People might forget that, in addition to his wins, Nicklaus finished second in majors a remarkable 19 times, losing out to the likes of Player, Tom Watson, Arnold Palmer and Lee Trevino.
"He was competing against Hall of Fame types," Shackelford said. "We knew we were watching somebody that was doing something special."
But should majors be the only measure of greatness? Golf keeps all sorts of records, many of which Woods will own by the time he retires.
At 37, he already has 78 victories on the PGA Tour — five more than Nicklaus — and seems certain to eclipse Sam Snead's record of 82.
Even more impressive, Woods has won at a 26% clip over 17-plus years on the tour, which means he has finished atop the leaderboard in one of every four tournaments. By comparison, Nicklaus won 12% of the time and Snead finished with a 15% rate.
Need more? Woods has received the Vardon Trophy eight times as the golfer with the season's lowest scoring average. Trevino and Billy Casper come next at five, with Snead and Palmer at four.
"Tiger has done all this at a time when the equipment has brought people closer to his level," Shackelford said. "That makes his achievements pretty remarkable."
Here's another argument in his favor: No one denies that from 2000 through mid-2001, he played some of the most dominant golf in history.
His run included a victory at the 2000 U.S. Open in which he outdistanced the field by 15 strokes. Next came victories at the British and PGA, followed by a Masters title to start 2001.
Overall, Woods won 14 of the 39 PGA Tour events he entered in those two seasons.
"He had everything," Baker-Finch said. "He was, if not the best, then one of the best at every part of the game."
But now, on the other side of his downfall and resurrection, scoring averages and standard tour victories don't seem to tip the historical balance.
"The majors are just the best mark," Shackelford said. "To me, Jack Nicklaus is still the greatest and will continue to be until somebody breaks that record."

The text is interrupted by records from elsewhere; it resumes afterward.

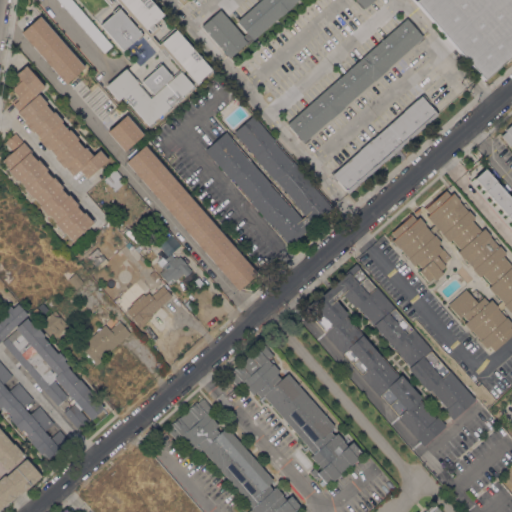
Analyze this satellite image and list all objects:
building: (363, 2)
building: (364, 2)
building: (141, 11)
road: (203, 12)
building: (260, 14)
building: (131, 20)
building: (85, 24)
building: (244, 24)
building: (119, 28)
building: (474, 29)
building: (474, 29)
building: (222, 33)
road: (292, 43)
building: (52, 48)
building: (50, 49)
road: (446, 53)
building: (184, 55)
building: (184, 55)
road: (335, 58)
building: (156, 77)
building: (352, 80)
building: (353, 80)
building: (147, 91)
building: (148, 94)
road: (253, 97)
road: (375, 104)
building: (51, 126)
building: (50, 127)
building: (123, 132)
building: (125, 132)
road: (473, 132)
building: (507, 133)
building: (507, 134)
building: (382, 143)
building: (383, 144)
road: (495, 157)
road: (126, 170)
building: (267, 179)
building: (269, 179)
road: (223, 186)
building: (44, 188)
building: (42, 189)
building: (495, 191)
building: (494, 192)
road: (474, 198)
road: (351, 207)
building: (189, 216)
building: (189, 217)
building: (158, 235)
road: (359, 238)
building: (471, 244)
building: (473, 244)
building: (417, 245)
building: (420, 246)
building: (98, 260)
building: (171, 268)
building: (172, 268)
building: (153, 275)
building: (75, 280)
road: (271, 300)
road: (291, 301)
building: (145, 304)
building: (147, 305)
building: (10, 318)
building: (481, 319)
building: (482, 319)
building: (53, 322)
building: (52, 324)
road: (435, 324)
building: (382, 337)
building: (102, 340)
building: (103, 340)
building: (388, 353)
building: (48, 367)
building: (47, 368)
building: (24, 400)
building: (401, 400)
road: (45, 406)
road: (351, 409)
building: (296, 412)
road: (384, 412)
building: (296, 415)
building: (26, 416)
building: (73, 416)
building: (75, 416)
building: (41, 418)
building: (6, 450)
building: (7, 450)
building: (229, 459)
building: (230, 459)
building: (16, 481)
building: (16, 481)
road: (347, 489)
road: (72, 498)
road: (320, 505)
building: (431, 509)
building: (432, 509)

Even Woods seems to agree. Asked whether reaching 18 remains important to him, he said: "Yeah, it is. I would like to be able to get to that point."
Most golf insiders believe that, barring another injury, Woods can play another 10 years, so it is too early to suggest he'll never win another major. But obstacles stand in his way.
PGA Tour fields are deeper than ever, even if the top players — including Phil Mickelson, Vijay Singh, Ernie Els, Padraig Harrington and Rory McIlroy — don't quite match up to the Nicklaus era. Woods has been a victim of his own success.
"I think you're seeing a generation of players that grew up watching Tiger Woods play," Keegan Bradley said. "We've been hearing him talk about winning. That's all he wants to do. I think you've seen younger guys come out on tour ready to win . . . which I don't think may have been the case 20, 30 years ago."
Seventeen golfers have won the last 18 majors, with McIlroy the only two-time champion. During that time, Woods has contended on several occasions, uncharacteristically faltering near the end.
"You need to have a hot week at the right time," he said before last year's British Open. "That's what it comes down to."
His prospects could change dramatically if he finds that rhythm at Muirfield this week. Though he struggled there in 2002, the links course fits his game.
"If he wins, it might just open the floodgates," Baker-Finch said. "It might give him the confidence he needs."
Nineteen majors would remove all doubts. Nicklaus, for one, isn't betting against him.
"Obviously the older he gets and if he doesn't win, it makes my record move out further," Nicklaus said. "But I've said it, and I continue to say it, that I still expect him to break my record. I think he's just too talented, too driven and too focused on that."